Stored data
★ ★ ★ ★ ★
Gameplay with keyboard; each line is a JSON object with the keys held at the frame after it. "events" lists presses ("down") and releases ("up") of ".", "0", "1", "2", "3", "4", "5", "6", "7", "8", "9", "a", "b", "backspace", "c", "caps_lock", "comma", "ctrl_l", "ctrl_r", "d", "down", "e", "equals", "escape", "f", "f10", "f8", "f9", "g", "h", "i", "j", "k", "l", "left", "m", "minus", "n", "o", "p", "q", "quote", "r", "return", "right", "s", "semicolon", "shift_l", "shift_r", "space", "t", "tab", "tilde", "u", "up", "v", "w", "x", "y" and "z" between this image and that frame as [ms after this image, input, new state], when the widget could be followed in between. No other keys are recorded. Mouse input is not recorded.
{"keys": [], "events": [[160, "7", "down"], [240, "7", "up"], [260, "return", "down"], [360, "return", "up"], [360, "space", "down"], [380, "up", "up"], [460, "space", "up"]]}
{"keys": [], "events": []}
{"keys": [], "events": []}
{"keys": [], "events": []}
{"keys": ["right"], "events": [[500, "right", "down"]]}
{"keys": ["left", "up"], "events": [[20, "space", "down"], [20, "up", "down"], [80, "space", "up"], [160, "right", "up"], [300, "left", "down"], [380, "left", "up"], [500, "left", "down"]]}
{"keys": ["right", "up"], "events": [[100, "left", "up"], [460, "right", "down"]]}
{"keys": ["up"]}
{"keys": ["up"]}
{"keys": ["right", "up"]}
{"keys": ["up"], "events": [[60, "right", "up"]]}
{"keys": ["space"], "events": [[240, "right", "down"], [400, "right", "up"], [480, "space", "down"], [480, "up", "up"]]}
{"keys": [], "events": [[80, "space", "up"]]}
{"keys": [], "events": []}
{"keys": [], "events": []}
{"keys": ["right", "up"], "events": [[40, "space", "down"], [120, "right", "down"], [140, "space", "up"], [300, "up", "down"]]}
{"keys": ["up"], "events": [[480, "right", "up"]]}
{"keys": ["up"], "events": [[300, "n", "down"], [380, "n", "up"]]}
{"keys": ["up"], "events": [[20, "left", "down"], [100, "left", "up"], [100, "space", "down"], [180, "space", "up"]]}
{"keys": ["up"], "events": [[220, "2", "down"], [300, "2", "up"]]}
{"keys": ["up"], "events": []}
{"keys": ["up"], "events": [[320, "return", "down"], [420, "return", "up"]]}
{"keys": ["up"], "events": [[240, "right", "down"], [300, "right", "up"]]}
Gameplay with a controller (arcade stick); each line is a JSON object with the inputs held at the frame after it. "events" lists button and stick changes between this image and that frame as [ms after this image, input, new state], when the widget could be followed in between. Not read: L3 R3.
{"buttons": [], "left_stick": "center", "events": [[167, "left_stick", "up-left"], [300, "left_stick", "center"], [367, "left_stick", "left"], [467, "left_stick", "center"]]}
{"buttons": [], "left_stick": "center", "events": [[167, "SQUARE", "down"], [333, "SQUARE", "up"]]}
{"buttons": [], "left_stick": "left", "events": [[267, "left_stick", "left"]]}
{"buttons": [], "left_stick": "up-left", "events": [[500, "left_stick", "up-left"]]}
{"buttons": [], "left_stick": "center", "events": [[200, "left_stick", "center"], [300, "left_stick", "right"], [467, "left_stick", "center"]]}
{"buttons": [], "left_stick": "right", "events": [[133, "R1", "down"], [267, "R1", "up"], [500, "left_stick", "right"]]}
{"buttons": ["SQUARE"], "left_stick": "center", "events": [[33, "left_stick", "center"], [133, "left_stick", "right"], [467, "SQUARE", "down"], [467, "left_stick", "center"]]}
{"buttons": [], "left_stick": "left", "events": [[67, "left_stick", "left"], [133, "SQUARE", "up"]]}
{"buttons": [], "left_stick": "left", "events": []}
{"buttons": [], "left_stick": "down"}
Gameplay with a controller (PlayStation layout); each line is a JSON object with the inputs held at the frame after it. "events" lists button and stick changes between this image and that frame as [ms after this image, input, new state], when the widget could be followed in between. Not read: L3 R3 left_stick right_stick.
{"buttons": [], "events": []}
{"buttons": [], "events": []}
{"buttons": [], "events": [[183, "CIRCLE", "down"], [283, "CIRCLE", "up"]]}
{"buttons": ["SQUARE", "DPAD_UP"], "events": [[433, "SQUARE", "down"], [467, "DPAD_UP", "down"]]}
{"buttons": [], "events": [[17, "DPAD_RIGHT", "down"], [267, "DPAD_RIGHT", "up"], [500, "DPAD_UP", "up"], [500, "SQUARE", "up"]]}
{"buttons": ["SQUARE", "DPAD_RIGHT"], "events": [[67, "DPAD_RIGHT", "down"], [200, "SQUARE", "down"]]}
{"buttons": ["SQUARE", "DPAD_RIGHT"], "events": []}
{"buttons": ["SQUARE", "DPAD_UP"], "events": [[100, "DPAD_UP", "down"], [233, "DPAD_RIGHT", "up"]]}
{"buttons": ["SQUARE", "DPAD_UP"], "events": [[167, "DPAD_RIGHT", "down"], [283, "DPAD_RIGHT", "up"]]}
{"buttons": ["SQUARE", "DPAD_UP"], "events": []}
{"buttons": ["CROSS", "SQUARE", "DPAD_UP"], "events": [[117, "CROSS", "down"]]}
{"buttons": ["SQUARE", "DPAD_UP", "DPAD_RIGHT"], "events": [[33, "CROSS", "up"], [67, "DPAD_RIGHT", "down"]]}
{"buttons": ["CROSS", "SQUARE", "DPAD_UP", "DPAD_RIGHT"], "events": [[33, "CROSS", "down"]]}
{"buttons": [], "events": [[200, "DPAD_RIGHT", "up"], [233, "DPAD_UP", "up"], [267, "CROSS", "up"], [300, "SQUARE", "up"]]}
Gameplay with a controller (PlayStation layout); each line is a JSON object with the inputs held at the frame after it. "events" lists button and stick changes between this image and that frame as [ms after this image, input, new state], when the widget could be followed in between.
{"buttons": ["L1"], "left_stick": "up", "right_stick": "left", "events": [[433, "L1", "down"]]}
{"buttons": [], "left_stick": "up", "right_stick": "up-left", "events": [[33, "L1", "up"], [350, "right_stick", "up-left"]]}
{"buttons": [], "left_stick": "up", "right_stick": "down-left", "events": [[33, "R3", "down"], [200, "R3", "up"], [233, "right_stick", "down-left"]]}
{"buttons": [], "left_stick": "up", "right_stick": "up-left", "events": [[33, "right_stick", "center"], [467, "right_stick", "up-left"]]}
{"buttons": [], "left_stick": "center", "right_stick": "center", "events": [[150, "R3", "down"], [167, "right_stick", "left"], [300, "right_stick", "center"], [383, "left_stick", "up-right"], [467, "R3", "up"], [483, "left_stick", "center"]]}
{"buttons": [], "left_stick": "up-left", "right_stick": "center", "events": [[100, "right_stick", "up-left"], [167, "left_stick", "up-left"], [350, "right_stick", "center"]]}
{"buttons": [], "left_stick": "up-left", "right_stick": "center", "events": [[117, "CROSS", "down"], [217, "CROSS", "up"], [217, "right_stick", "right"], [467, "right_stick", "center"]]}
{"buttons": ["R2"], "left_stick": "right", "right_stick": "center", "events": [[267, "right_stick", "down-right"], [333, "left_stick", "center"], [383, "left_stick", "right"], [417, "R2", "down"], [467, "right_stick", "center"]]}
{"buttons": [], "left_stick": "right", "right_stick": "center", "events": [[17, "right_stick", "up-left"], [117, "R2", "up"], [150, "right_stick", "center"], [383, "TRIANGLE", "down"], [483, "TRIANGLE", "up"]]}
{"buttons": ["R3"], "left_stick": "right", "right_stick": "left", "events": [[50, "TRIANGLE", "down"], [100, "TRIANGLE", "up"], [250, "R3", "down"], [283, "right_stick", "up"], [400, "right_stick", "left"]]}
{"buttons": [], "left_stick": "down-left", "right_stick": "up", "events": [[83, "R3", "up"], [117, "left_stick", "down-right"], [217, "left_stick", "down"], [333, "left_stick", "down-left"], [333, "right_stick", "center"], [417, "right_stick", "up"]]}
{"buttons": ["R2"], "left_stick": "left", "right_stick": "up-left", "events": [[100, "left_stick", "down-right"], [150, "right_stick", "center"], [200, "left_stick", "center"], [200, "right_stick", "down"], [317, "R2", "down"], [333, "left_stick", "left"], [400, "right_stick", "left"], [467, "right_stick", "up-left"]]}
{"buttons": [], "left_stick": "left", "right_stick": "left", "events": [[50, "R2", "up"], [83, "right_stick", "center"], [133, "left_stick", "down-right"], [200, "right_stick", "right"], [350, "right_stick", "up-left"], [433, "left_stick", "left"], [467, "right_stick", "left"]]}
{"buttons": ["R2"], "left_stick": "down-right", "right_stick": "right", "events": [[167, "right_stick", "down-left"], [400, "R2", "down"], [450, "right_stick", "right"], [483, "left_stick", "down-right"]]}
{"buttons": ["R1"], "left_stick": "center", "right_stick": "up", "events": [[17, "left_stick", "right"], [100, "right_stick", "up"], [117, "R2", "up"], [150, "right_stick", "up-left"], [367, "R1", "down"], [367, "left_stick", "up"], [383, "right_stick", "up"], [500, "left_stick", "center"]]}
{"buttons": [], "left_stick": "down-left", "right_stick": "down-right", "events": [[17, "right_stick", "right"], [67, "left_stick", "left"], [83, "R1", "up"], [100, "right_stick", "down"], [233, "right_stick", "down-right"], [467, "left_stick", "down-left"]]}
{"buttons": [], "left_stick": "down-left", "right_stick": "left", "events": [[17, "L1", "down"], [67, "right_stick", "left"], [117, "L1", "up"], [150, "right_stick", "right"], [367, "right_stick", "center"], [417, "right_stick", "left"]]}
★ ★ ★ ★ ★
Exercise details>
Count the lines of the entries above that contain the word "CROSS" and give only the number.

Answer for this exercise>
5